**Task input:**
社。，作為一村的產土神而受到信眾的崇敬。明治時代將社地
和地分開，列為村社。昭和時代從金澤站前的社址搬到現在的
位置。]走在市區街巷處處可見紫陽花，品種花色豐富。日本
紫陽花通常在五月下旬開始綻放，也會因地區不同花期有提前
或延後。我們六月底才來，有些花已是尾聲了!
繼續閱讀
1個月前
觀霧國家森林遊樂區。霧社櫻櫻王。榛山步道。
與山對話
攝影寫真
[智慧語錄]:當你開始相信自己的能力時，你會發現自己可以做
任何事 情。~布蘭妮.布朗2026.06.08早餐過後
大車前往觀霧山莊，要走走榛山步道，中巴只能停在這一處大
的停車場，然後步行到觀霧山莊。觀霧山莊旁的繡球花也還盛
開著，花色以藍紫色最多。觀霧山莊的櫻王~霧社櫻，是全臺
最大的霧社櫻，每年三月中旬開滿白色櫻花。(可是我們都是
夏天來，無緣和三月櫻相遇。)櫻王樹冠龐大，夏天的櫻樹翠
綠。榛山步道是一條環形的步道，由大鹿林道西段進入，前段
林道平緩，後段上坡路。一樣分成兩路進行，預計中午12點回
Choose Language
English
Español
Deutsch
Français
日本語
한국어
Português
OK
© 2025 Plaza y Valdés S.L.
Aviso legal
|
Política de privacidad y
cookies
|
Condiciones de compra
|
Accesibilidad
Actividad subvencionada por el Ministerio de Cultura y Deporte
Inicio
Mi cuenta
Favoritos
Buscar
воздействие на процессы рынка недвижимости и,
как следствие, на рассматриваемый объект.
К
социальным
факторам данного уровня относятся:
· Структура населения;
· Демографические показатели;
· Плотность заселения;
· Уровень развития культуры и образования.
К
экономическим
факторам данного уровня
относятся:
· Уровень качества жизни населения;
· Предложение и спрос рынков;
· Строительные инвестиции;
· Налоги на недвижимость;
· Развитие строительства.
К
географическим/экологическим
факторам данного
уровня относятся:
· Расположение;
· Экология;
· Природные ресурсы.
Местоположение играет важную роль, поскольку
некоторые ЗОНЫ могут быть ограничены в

**Task brief:** The answer consists only of the lines from the one containing "Местоположение играет важную роль, поскольку" to the end of the records, each written out exactly.

**Worked solution:**
Местоположение играет важную роль, поскольку
некоторые ЗОНЫ могут быть ограничены в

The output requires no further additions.